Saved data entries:
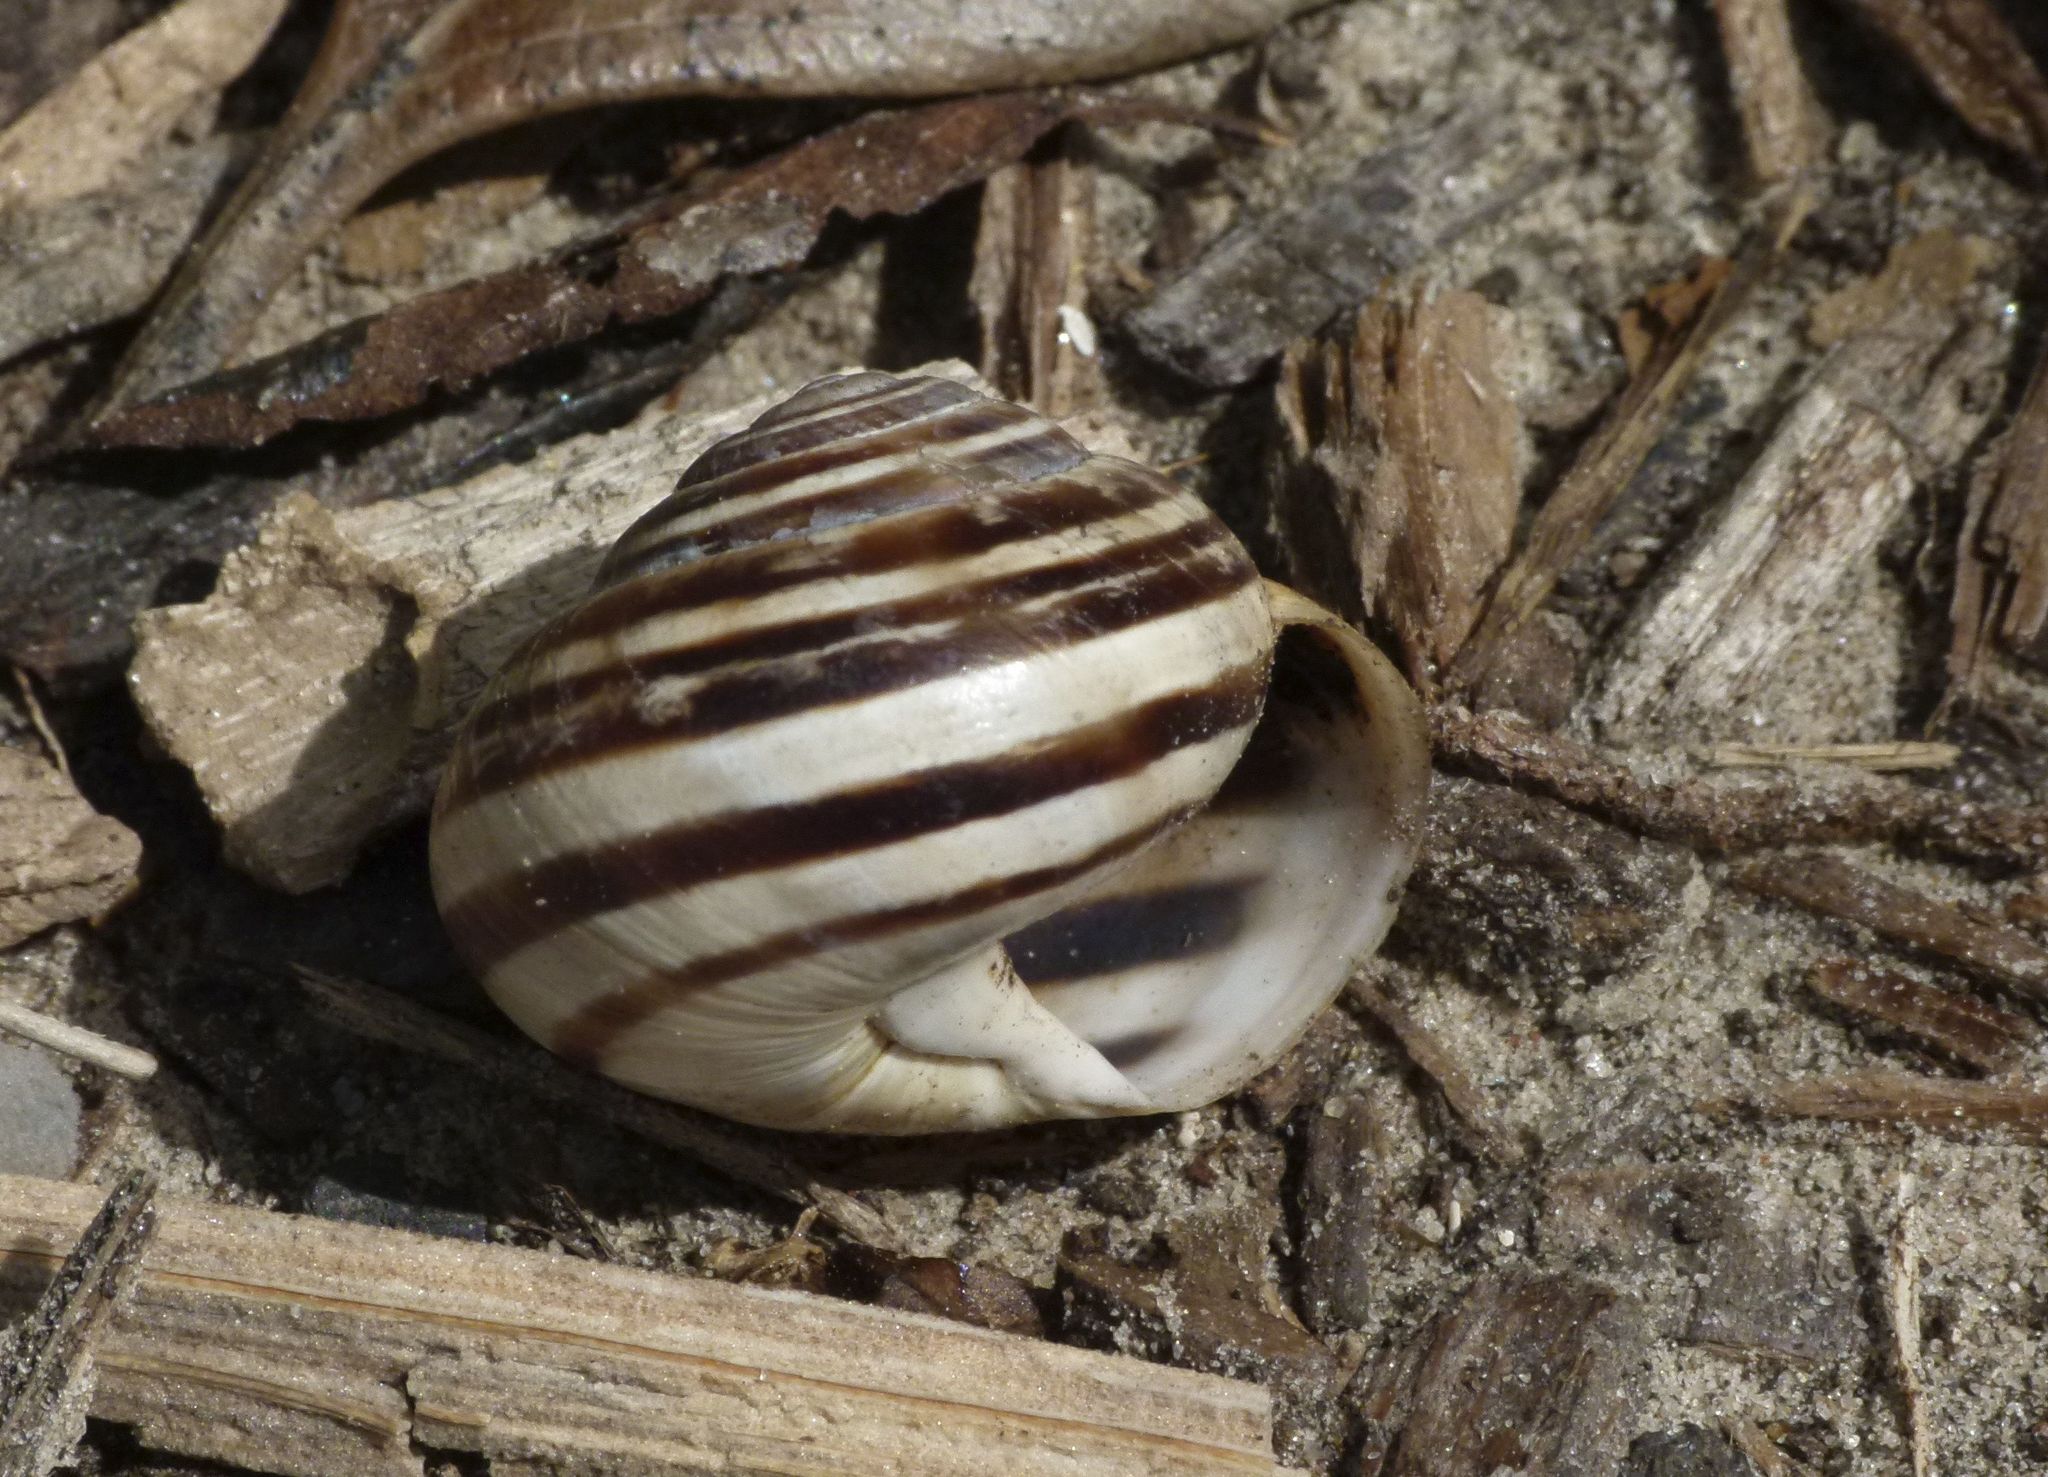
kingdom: Animalia
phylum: Mollusca
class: Gastropoda
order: Stylommatophora
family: Helicidae
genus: Eobania
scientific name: Eobania vermiculata
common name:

## Brief
Give all the lines above as a numbered list, leaving out any blank lines and the pictures.

## Response for this exercise
1. kingdom: Animalia
2. phylum: Mollusca
3. class: Gastropoda
4. order: Stylommatophora
5. family: Helicidae
6. genus: Eobania
7. scientific name: Eobania vermiculata
8. common name:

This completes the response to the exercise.